What you will do:
Answer these questions from the passage on modeling neighborhood selection:
(a) How is the utility of a neighborhood calculated?
(b) What must be assumed about the error term for the probability of a household choosing a neighborhood to be estimated?
(c) Whose formulation is followed in writing the conditional logit model?

Text excerpt:
■ ■ ■ ■

We use a conditional logit model to model neighborhood selection. In this model, household i selects neighborhood j with the highest utility from a choice set of J neighborhoods. The utility of a neighborhood depends on the neighborhood’s characteristics and the value of these characteristics to households, and is therefore calculated as neighborhood characteristics times parameters plus an error term (Hoffman and Duncan 1988; McFadden 1974). If we assume that the error term is identically and independently extreme value distributed across neighborhoods, the probability that household i chooses neighborhood j—thus, that the utility of neighborhood j to household i is higher than the utility of all other neighborhoods—can be estimated. Thus, let P _ij denote the probability that household i will choose neighborhood j, based on the characteristics of the of the jth neighborhood (N _j ) and the characteristics of the other neighborhoods in the choice set (N _k ). Following Hoffman and Duncan (1988), the conditional logit model is written as follows:

$$ {P}_{ij}=\frac{\exp \left(\upbeta {N}_j\right)}{\sum_{k=1}^J\exp \left(\upbeta {N}_k\right)}. $$

(1)

■ ■ ■ ■

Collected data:
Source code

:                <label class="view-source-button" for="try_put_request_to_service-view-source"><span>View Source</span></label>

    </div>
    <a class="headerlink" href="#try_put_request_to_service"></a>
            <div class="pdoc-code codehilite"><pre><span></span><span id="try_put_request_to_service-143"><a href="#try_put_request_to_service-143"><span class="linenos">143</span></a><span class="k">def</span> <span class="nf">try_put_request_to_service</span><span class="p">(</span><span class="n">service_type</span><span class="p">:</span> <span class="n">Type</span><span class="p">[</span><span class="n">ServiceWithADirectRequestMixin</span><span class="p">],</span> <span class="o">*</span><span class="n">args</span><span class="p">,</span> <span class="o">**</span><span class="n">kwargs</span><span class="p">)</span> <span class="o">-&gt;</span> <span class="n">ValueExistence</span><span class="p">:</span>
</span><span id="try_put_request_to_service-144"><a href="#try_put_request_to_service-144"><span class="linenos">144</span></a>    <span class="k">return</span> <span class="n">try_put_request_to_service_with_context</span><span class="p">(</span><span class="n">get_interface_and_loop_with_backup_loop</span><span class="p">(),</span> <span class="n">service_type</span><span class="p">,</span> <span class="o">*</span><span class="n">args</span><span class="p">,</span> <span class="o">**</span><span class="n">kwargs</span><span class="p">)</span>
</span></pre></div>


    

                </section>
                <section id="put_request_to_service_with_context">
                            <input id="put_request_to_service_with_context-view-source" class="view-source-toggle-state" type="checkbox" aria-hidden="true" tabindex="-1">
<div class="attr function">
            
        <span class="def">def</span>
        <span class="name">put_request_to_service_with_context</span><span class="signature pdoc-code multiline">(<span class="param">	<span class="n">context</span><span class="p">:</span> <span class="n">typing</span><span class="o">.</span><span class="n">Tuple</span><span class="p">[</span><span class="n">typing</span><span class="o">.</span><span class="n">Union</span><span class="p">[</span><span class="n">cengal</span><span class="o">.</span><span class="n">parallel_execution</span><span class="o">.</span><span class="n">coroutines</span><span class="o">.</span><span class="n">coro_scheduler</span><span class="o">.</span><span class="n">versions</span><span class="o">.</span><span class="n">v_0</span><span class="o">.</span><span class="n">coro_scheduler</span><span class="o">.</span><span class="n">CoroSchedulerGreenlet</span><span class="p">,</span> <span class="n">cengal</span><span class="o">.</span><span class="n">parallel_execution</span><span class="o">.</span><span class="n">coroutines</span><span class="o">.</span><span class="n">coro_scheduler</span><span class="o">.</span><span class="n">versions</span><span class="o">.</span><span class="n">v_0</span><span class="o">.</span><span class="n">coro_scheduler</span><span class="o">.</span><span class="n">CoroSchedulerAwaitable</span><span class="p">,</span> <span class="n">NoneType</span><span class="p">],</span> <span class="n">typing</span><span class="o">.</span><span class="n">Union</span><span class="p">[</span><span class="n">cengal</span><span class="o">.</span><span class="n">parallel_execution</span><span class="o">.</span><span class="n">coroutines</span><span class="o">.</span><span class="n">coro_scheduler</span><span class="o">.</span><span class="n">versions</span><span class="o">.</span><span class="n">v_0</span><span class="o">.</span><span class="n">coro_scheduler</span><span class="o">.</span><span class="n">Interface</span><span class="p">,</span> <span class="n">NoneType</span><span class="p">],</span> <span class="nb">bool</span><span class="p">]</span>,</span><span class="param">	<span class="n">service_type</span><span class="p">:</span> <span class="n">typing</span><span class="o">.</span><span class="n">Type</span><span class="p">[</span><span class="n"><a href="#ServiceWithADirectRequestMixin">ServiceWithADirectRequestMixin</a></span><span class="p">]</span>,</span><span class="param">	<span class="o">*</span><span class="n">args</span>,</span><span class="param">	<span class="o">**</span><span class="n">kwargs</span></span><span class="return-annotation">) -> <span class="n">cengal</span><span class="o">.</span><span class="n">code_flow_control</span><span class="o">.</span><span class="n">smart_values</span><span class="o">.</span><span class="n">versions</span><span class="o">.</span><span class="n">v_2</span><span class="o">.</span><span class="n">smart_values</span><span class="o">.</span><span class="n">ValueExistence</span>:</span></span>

■ ■ ■ ■

Expected answer:
(a) It is calculated as neighborhood characteristics times parameters plus an error term.
(b) The error term must be identically and independently extreme value distributed across neighborhoods.
(c) The formulation of Hoffman and Duncan (1988) is followed.